**DATASET EXTRACT:**
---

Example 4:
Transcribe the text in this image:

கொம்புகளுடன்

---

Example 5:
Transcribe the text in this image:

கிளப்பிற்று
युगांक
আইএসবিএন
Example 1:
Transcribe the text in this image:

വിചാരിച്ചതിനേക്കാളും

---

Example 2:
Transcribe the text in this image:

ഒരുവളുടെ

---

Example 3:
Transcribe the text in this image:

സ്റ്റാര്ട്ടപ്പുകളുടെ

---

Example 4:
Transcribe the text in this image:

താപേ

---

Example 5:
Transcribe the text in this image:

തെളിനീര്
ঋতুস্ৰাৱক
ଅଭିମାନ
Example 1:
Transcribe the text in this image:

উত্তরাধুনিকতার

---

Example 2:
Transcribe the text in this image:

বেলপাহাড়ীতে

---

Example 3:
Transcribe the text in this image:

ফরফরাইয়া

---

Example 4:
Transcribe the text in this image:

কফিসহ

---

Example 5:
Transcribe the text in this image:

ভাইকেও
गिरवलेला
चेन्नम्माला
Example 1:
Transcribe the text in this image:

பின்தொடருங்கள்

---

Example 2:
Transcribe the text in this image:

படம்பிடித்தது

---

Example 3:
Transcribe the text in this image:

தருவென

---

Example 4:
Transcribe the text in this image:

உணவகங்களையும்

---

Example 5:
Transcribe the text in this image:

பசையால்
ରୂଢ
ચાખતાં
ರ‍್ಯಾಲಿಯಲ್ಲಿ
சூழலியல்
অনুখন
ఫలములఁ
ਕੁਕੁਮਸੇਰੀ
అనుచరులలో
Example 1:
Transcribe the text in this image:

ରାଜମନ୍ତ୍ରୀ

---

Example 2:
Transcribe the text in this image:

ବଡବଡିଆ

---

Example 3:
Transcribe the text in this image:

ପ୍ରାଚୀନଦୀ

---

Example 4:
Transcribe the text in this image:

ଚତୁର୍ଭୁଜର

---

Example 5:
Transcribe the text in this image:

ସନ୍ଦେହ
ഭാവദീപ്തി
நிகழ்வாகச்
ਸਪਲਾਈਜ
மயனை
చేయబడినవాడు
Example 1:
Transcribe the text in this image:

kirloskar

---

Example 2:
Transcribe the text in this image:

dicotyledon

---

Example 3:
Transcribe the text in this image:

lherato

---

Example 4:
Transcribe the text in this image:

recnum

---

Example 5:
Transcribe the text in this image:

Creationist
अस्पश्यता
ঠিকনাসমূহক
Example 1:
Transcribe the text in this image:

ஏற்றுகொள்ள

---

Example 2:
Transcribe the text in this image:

**WHAT TO WORK ON:** Once you have read the data, copy all of it out exactly.

**RESPONSE AREA:**
---

Example 4:
Transcribe the text in this image:

கொம்புகளுடன்

---

Example 5:
Transcribe the text in this image:

கிளப்பிற்று
युगांक
আইএসবিএন
Example 1:
Transcribe the text in this image:

വിചാരിച്ചതിനേക്കാളും

---

Example 2:
Transcribe the text in this image:

ഒരുവളുടെ

---

Example 3:
Transcribe the text in this image:

സ്റ്റാര്ട്ടപ്പുകളുടെ

---

Example 4:
Transcribe the text in this image:

താപേ

---

Example 5:
Transcribe the text in this image:

തെളിനീര്
ঋতুস্ৰাৱক
ଅଭିମାନ
Example 1:
Transcribe the text in this image:

উত্তরাধুনিকতার

---

Example 2:
Transcribe the text in this image:

বেলপাহাড়ীতে

---

Example 3:
Transcribe the text in this image:

ফরফরাইয়া

---

Example 4:
Transcribe the text in this image:

কফিসহ

---

Example 5:
Transcribe the text in this image:

ভাইকেও
गिरवलेला
चेन्नम्माला
Example 1:
Transcribe the text in this image:

பின்தொடருங்கள்

---

Example 2:
Transcribe the text in this image:

படம்பிடித்தது

---

Example 3:
Transcribe the text in this image:

தருவென

---

Example 4:
Transcribe the text in this image:

உணவகங்களையும்

---

Example 5:
Transcribe the text in this image:

பசையால்
ରୂଢ
ચાખતાં
ರ‍್ಯಾಲಿಯಲ್ಲಿ
சூழலியல்
অনুখন
ఫలములఁ
ਕੁਕੁਮਸੇਰੀ
అనుచరులలో
Example 1:
Transcribe the text in this image:

ରାଜମନ୍ତ୍ରୀ

---

Example 2:
Transcribe the text in this image:

ବଡବଡିଆ

---

Example 3:
Transcribe the text in this image:

ପ୍ରାଚୀନଦୀ

---

Example 4:
Transcribe the text in this image:

ଚତୁର୍ଭୁଜର

---

Example 5:
Transcribe the text in this image:

ସନ୍ଦେହ
ഭാവദീപ്തി
நிகழ்வாகச்
ਸਪਲਾਈਜ
மயனை
చేయబడినవాడు
Example 1:
Transcribe the text in this image:

kirloskar

---

Example 2:
Transcribe the text in this image:

dicotyledon

---

Example 3:
Transcribe the text in this image:

lherato

---

Example 4:
Transcribe the text in this image:

recnum

---

Example 5:
Transcribe the text in this image:

Creationist
अस्पश्यता
ঠিকনাসমূহক
Example 1:
Transcribe the text in this image:

ஏற்றுகொள்ள

---

Example 2:
Transcribe the text in this image:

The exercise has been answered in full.